Воспользовавшись формулой Державина, Екатерина взялась за шуточное обозрение окружающей ее жизни: полгода (с июня 1783 года) просвещенный читатель не выпускал из рук номера журнала, имевшего большой успех{489}. «Были и небылицы» были первым н России опытом сочинения, написанного в стернианской манере. Не оформленная единым сюжетом прозаическая материя отражала установку на игровое отношение с читателем: автор сам не знал порою, о чем будет писать, бесконечно «отступал» в сторону, болтал с читателем о своем насморке и собачке, шутил и забавлялся собственным остроумием. В кратком «Предисловии» высокородный автор беззастенчиво указывает на собственную графоманию как на главный импульс к написанию текста: «Великое благополучие! открывается поле для меня и моих товарищей, зараженных болячкою бумагу марать пером обмакнутым в чернила. Печатается Собеседник — лишь пиши, да пошли, напечатано будет. От сердца я тому рад. Уверяю, что хотя ни единого языка я правильно не знаю, Грамматике и никакой науке не учился, но не пропущу сего удобного случая издать Были и небылицы,; хочу иметь удовольствие видеть их напечатанными» («Собеседник». 1783. Ч. 2){490}.

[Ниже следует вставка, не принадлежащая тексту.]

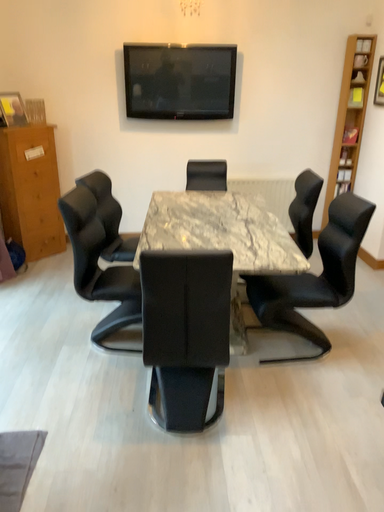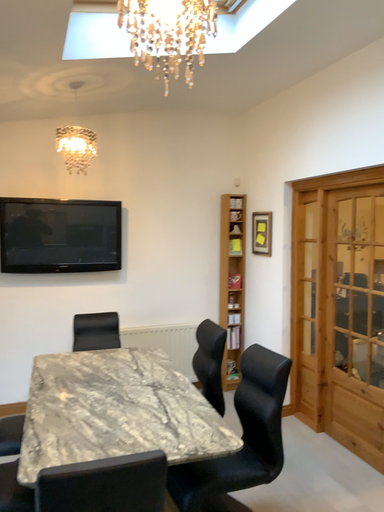
Question: How did the camera likely rotate when shooting the video?

Choices:
 (A) rotated downward
 (B) rotated upward

Answer: (B)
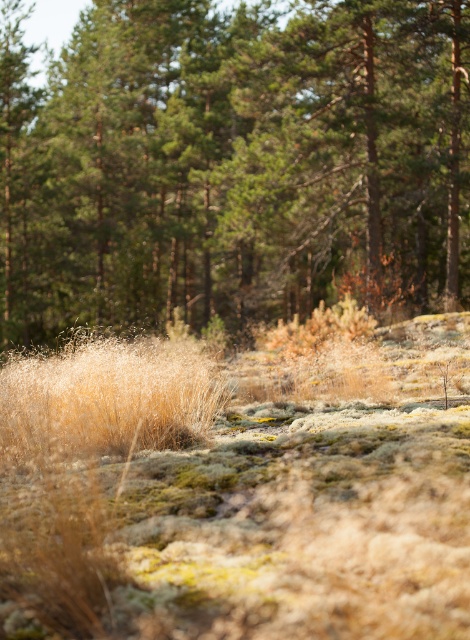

Словоохотливый автор (иногда прячущийся за фигурами вымышленных «повествователей») рассказывает о своих «знакомых», закодированных под масками и аббревиатурами. В некоторых из них узнаются семейство статс-дамы М.С. Чоглоковой и ее «самолюбивого» мужа H. Н. Чоглокова, «нерешительный» И.И. Шувалов, чрезвычайный посланник во Франкфурте-на-Майне гр. Н.П. Румянцов, обер-шталмейстер Л.А. Нарышкин, Дашкова{491}, князь А.Б. Куракин, масон и приятель Павла Петровича («А.А.А.»){492}. В предисловии к изданию «Былей и Небылиц» 1832 года С. Глинка фиксировал острейший интерес современников к этой хронике придворной жизни: «Екатерина Вторая употребляла сие последние оружие (сатиру. — В. П.). Желая предупреждать преступления, она остроумными намеками извещала, что видит увертки пороков и страстей, какою бы не облекались оне личиною. Вот основание сочинения Ея, известного под заглавием: Былей и небылиц, которые отчасти можно назвать: Историею Ея времени и указкою на различныя лица»{493}.
«Собеседник» претендовал не только и не столько на «исправление нравов», но в первую очередь на установление при дворе атмосферы просвещенной, галантной игры: стиль и манера в данном случае были важнее содержания сатирической колкости. Государыня вводила галантный смех, остроумие и «забавный слог» в арсенал своей культурной политики, призванной оттенять процветание и успех во всех остальных сферах. Екатерина подчеркнуто демонстрировала свое «удовольствие» от текста и от журнала в целом.
Императрица неизменно указывает на шутливый характер «Собеседника» («читатель помирает со смеху»), называет содержание своих сочинений в нем «галиматьей», не без имперского самомнения заявляет, что журнал (ее материалы) «составлял счастье города и двора»{494}.
Завершая сотрудничество в «Собеседнике», Екатерина составила свое «Завещание», своего рода литературный манифест, нацеленный на «веселость» и «забавность». «Веселое, — твердил автор “Былей и небылиц”, — всего лучше; улыбательное же предпочесть плачевным действиям»{495}. Придворная идеология f?licitas сделалась обязательным компонентом литературы.